Now suppose that Tesla makes significant advances in training its FSD neural nets, enough to convince them that their fatality rate is at or below 0.06 or bellow. In this situation, Tesla could chose 0.06 as there alternative hypothesis. What happens here is that for the same amount of test exposure, the power of their test goes up, they have a higher chance of passing the regulators test. Or put another way, they could proceed with less data and still have sufficient power. The implication here is that the choice of alternative hypothesis for Tesla drives how much exposure data they need. This is why I put the emphasis on Tesla engineering a better FSD system. The better it truly is, the less exposure data will be required to show that it can reject the null hypotheses posed by the regulator. This means Tesla can get through regulatory testing faster and cheaper. So how does Tesla engineer a safer FSD system, primarily it must do a damn careful job of curating training data. Any lack of vital experience in the training data exposes Tesla to incremental risk in beta testing (and full public release).
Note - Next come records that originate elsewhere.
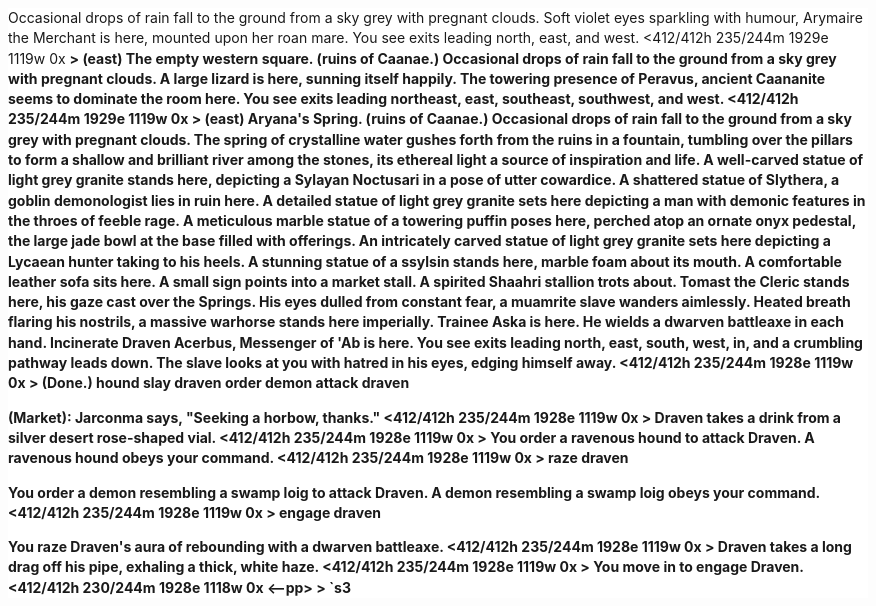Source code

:Occasional drops of rain fall to the ground from a sky grey with pregnant 
clouds. Soft violet eyes sparkling with humour, Arymaire the Merchant is here, 
mounted upon her roan mare.
You see exits leading north, east, and west.
<412/412h 235/244m 1929e 1119w 0x <ebpp> <b>> (east) 
The empty western square. (ruins of Caanae.)
Occasional drops of rain fall to the ground from a sky grey with pregnant 
clouds. A large lizard is here, sunning itself happily. The towering presence 
of Peravus, ancient Caananite seems to dominate the room here.
You see exits leading northeast, east, southeast, southwest, and west.
<412/412h 235/244m 1929e 1119w 0x <ebpp> <b>> (east) 
Aryana's Spring. (ruins of Caanae.)
Occasional drops of rain fall to the ground from a sky grey with pregnant 
clouds. The spring of crystalline water gushes forth from the ruins in a 
fountain, tumbling over the pillars to form a shallow and brilliant river among
the stones, its ethereal light a source of inspiration and life. A well-carved 
statue of light grey granite stands here, depicting a Sylayan Noctusari in a 
pose of utter cowardice. A shattered statue of Slythera, a goblin demonologist 
lies in ruin here. A detailed statue of light grey granite sets here depicting 
a man with demonic features in the throes of feeble rage. A meticulous marble 
statue of a towering puffin poses here, perched atop an ornate onyx pedestal, 
the large jade bowl at the base filled with offerings. An intricately carved 
statue of light grey granite sets here depicting a Lycaean hunter taking to his
heels. A stunning statue of a ssylsin stands here, marble foam about its mouth.
A comfortable leather sofa sits here. A small sign points into a market stall. 
A spirited Shaahri stallion trots about. Tomast the Cleric stands here, his 
gaze cast over the Springs. His eyes dulled from constant fear, a muamrite 
slave wanders aimlessly. Heated breath flaring his nostrils, a massive warhorse
stands here imperially. Trainee Aska is here. He wields a dwarven battleaxe in 
each hand. Incinerate Draven Acerbus, Messenger of 'Ab is here.
You see exits leading north, east, south, west, in, and a crumbling pathway 
leads down.
The slave looks at you with hatred in his eyes, edging himself away.
<412/412h 235/244m 1928e 1119w 0x <ebpp> <b>> (Done.) hound slay draven
order demon attack draven

(Market): Jarconma says, "Seeking a horbow, thanks."
<412/412h 235/244m 1928e 1119w 0x <ebpp> <b>> 
Draven takes a drink from a silver desert rose-shaped vial.
<412/412h 235/244m 1928e 1119w 0x <ebpp> <b>> 
You order a ravenous hound to attack Draven.
A ravenous hound obeys your command.
<412/412h 235/244m 1928e 1119w 0x <ebpp> <b>> raze draven

You order a demon resembling a swamp loig to attack Draven.
A demon resembling a swamp loig obeys your command.
<412/412h 235/244m 1928e 1119w 0x <ebpp> <b>> engage draven

You raze Draven's aura of rebounding with a dwarven battleaxe.
<412/412h 235/244m 1928e 1119w 0x <e-pp> <b>> 
Draven takes a long drag off his pipe, exhaling a thick, white haze.
<412/412h 235/244m 1928e 1119w 0x <e-pp> <b>> 
You move in to engage Draven.
<412/412h 230/244m 1928e 1118w 0x <--pp> <b>> `s3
One other issue, suppose the regulators will be testing multiple outcomes. Say they require demonstration that the fatality rate is significantly below 1.2 per 100M miles, bicycle collisions are significantly below 10 cases per 100M miles, and pedestrian collisions are significantly below 6 cases per 100M miles. Now the power calculations become much more difficult. You need to have enough miles of exposure to have a very good chance of passing all three tests. So this multi-test situation could push Tesla to do more test miles than the fatality test alone would call for. This also could help explain question 1. Some jurisdictions might require multiple outcomes to be tested, and that could drive up the required sample size. Indeed I looked like the NHTSA was going on a fishing expedition, just looking for any outcome that might be higher than average. If a regulator aggressively pursues any finding any fault, they will likely succeed. And no amount of data would have an adequate chance of passing all the tests. But this is veering off into a hostile political situation, not good statistical or regulatory practice. At any rate, the point here is that, if regulators will be testing many end points, that can drive up the amount of exposure miles needed for regulatory approval. But again, even if that is what the regulators are demanding, the best strategy for Tesla is simply to work on improving the FSD along every conceivable test dimension, and to do that Tesla will need to curate substantial training data on every conceivable misstep a driver could make.
Just to get through regulatory approval, to pass all the stated and unstated tests, Tesla may well need FSD to be 10 times better that human drivers.